» Petunjuk Tugas A
Menurut teks tentang pembelaan terhadap Palestina, kepada lembaga apa saja Indonesia disebut tunduk dan patuh?
» Petunjuk Tugas B
Lanjutkan teks tentang pembelaan terhadap Palestina mulai setelah kalimat terakhir yang tercantum.

##### Dokumen Sumber

Menjawab kegundahan ini, saya pikir, kita orang Indonesia harus think globally, act globally plus locally. Pembelaan terhadap Palestina, pada hakikatnya adalah sikap melawan tirani dunia dan menjadi pemisah mana negara budak, mana negara merdeka. Negara-negara yang tidak takut kepada AS akan maju secara aktif membela Palestina. Sebaliknya, Indonesia, yang jelas-jelas tunduk dan patuh pada IMF dan Bank Dunia, dan sangat pro AS, terlihat tak berani melakukan langkah konkrit (selain menyeru dan mengutuk). Secara sinergi, kepatuhan pada tiran-tiran dunia itu juga terimplementasikan pada kebijakan-kebijakan dalam negeri.

##########
##### Data yang Diberikan

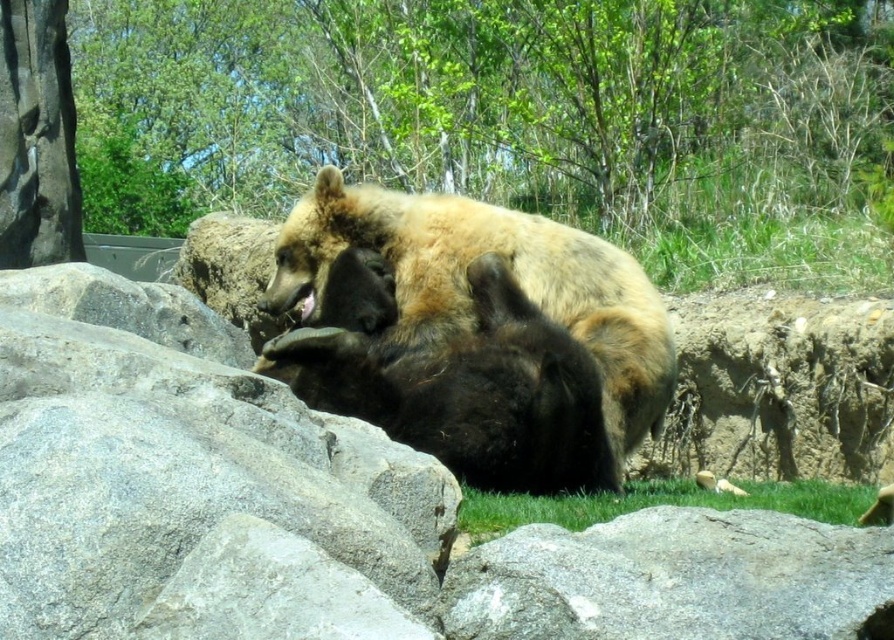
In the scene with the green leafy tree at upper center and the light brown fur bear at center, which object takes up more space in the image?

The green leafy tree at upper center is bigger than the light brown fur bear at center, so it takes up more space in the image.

##########
##### Data yang Diberikan

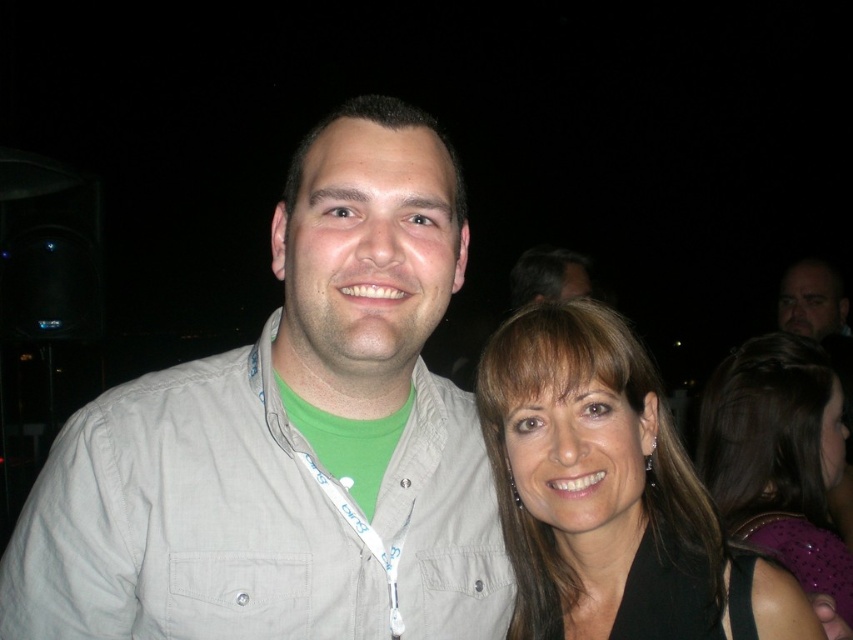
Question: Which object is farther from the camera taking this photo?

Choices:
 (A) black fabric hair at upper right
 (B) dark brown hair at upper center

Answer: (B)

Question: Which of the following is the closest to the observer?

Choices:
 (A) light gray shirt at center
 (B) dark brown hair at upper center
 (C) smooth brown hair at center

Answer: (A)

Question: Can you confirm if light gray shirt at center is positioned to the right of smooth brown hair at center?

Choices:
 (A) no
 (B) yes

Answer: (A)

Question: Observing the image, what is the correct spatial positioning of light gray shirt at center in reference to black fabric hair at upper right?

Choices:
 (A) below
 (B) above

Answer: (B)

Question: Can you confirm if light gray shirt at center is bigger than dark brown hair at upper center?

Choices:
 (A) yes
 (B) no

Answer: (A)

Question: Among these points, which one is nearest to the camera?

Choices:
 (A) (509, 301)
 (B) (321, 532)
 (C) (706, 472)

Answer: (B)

##########

» Jawaban Latihan A
Kepada IMF dan Bank Dunia.

» Jawaban Latihan B
Pembangunan ekonomi yang berbasis hutang (bahkan baru-baru ini SBY menandatangani perjanjian hutang 800 juta dollar untuk menangani perubahan iklim! Gila utang 1600T aja entah kapan lunasnya, masih nambah lagi!) adalah contoh konkrit betapa Indonesia sudah diperbudak oleh kekuatan-kekuatan tiran. Inilah yang dimaksud oleh Yudi Latif saat dia komentar di tivi, “Sri Mulyani adalah seorang yang cerdas dan profesional, tapi dia secara sadar berada dalam posisi sebagai pelaksana kepentingan asing.” (ini bukan benci SMI ya, tapi, kebetulan krn menkeunya dulu SMI, terpaksa saya kutip lagi. Kalau nanti Agus Marto juga terbukti sebagai pelaksana kepentingan asing, tentu saja akan nulis juga soal Agus Marto). Para pejabat negeri ini, kebanyakan adalah pelaksana kepentingan asing karena kenyataannya, sebagian besar sumber-sumber ekonomi negeri ini dikuasai oleh perusahaan-perusahaan asing; bahkan uang untuk membiayai roda pemerintahan negeri ini pun sumbernya hutang dari asing.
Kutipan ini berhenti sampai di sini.